TASK BRIEF
Your answer consists of the lines in the data that contain "блюдо". Copy each of them.

DATA FOR THE TASK
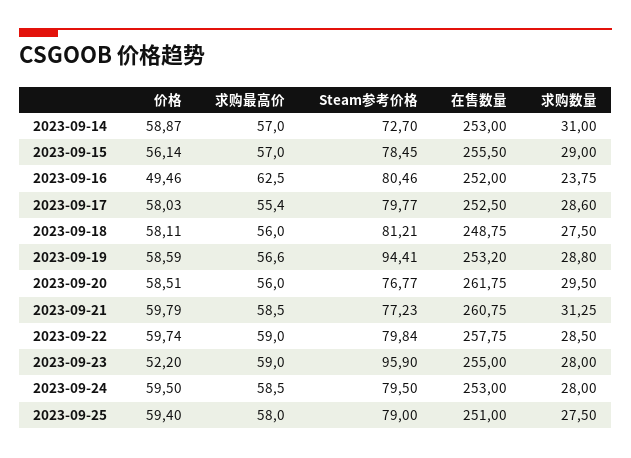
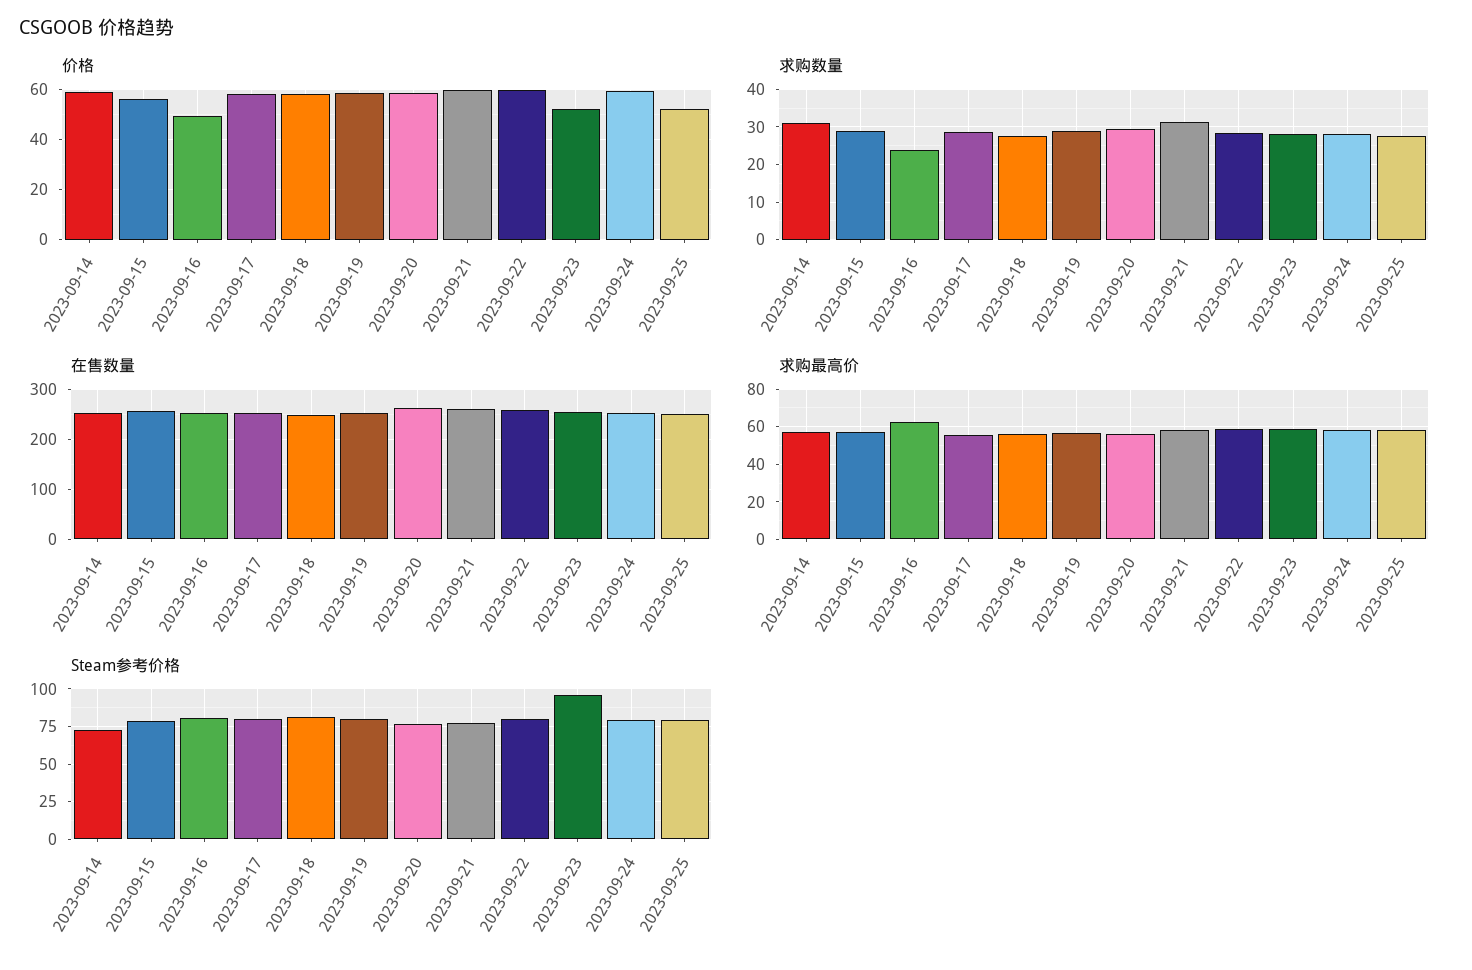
Steam参考价格, 2023-09-19: 94.41 -> 80
价格, 2023-09-25: 59.4 -> 52.5

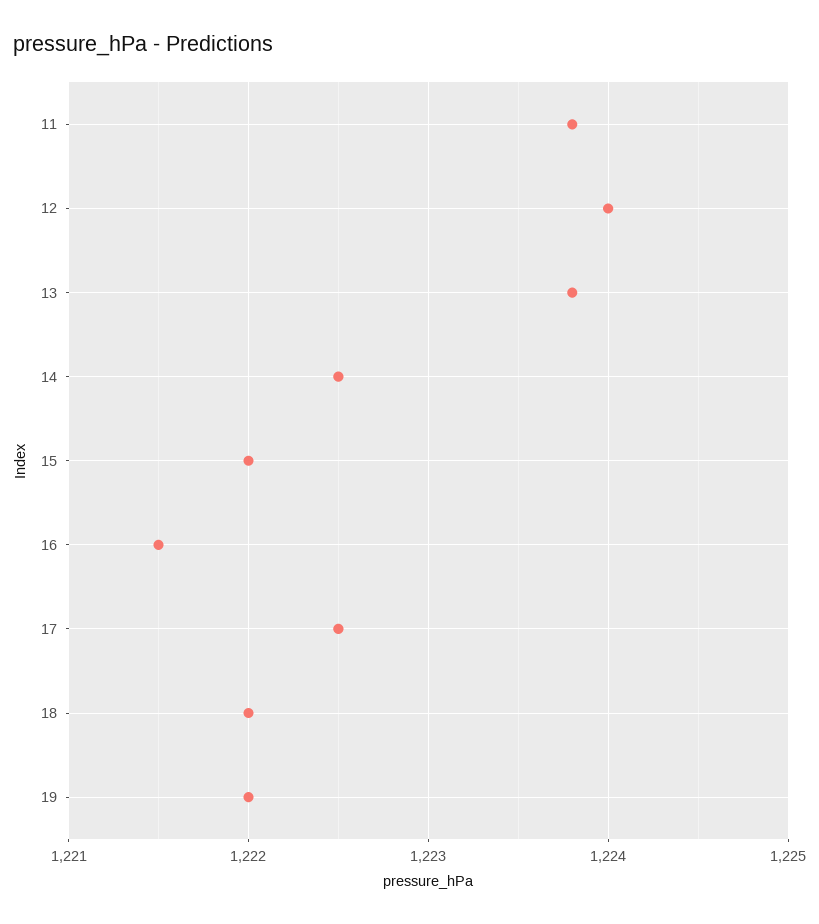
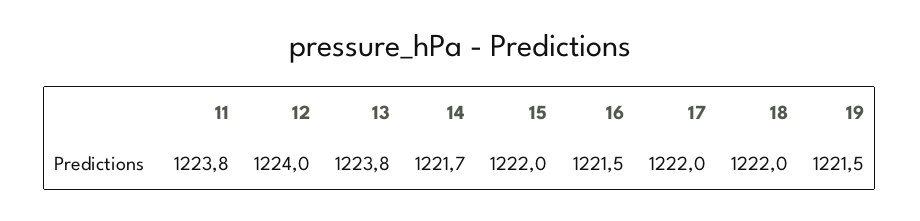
14: 1222.5 -> 1221.7
17: 1222.5 -> 1222
19: 1222 -> 1221.5

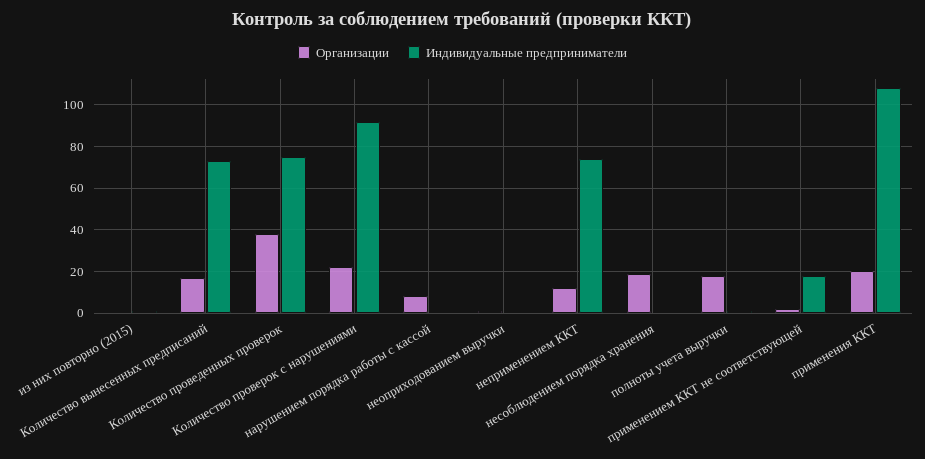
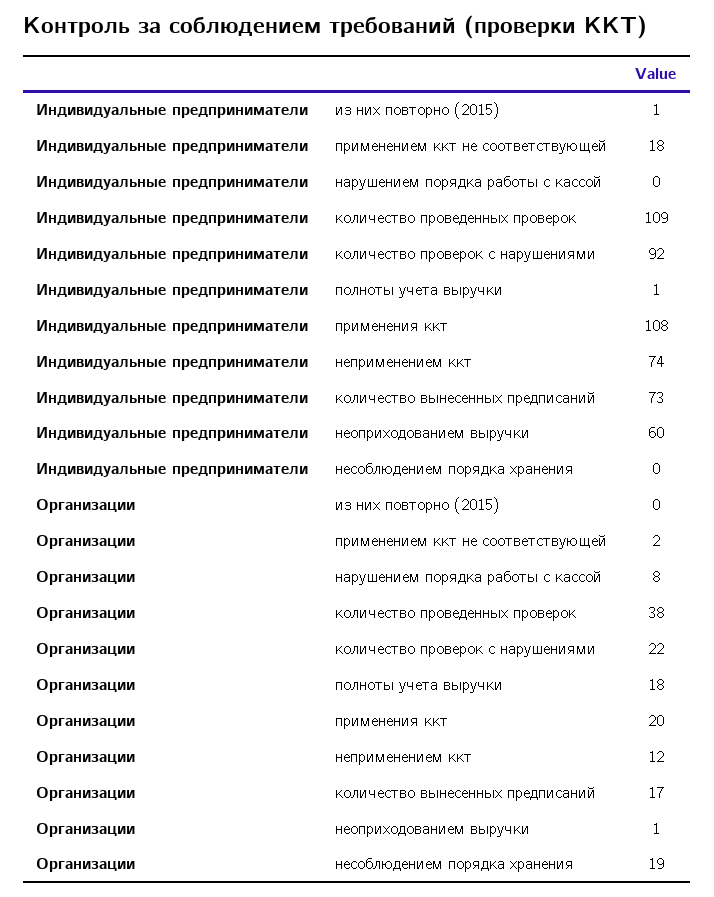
Индивидуальные предприниматели, Количество проведенных проверок: 75 -> 109
Индивидуальные предприниматели, неоприходованием выручки: 0 -> 60

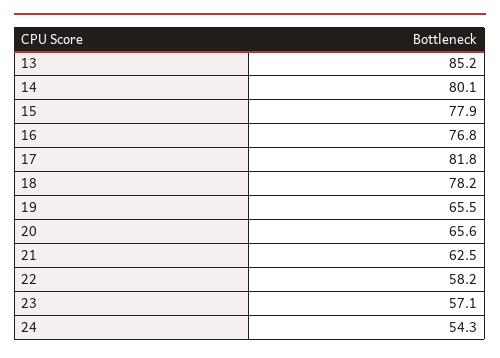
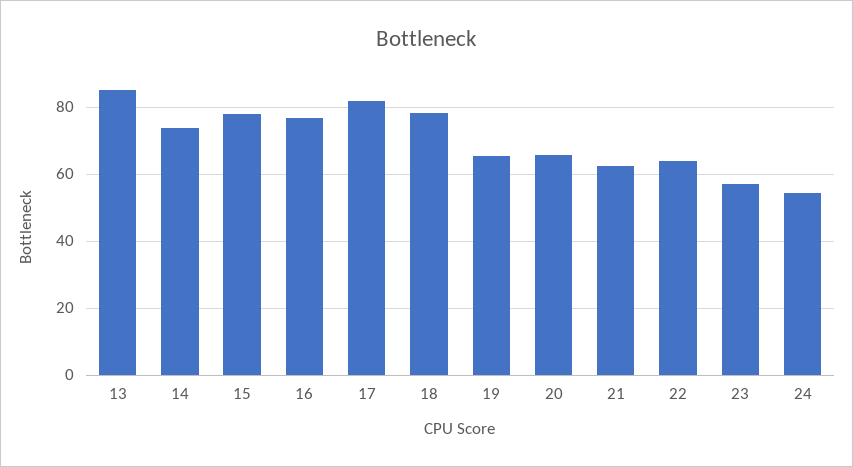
14: 80.1 -> 74
22: 58.2 -> 64

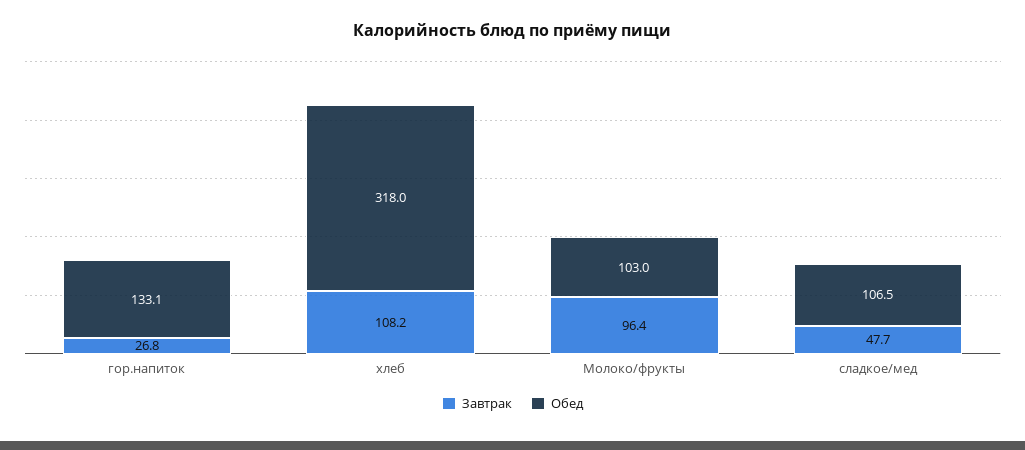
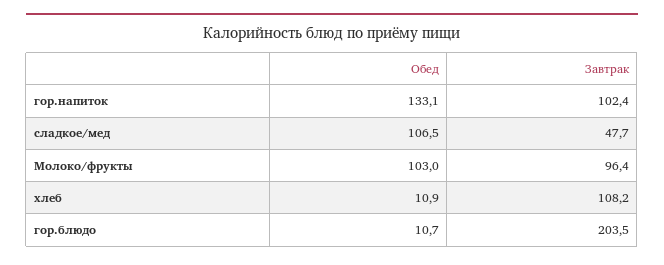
Завтрак, гор.напиток: 26.8 -> 102.4
Обед, хлеб: 318 -> 10.9
Обед, гор.блюдо: none -> 10.7
Завтрак, гор.блюдо: none -> 203.5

SOLUTION TO THIS TASK
Обед, гор.блюдо: none -> 10.7
Завтрак, гор.блюдо: none -> 203.5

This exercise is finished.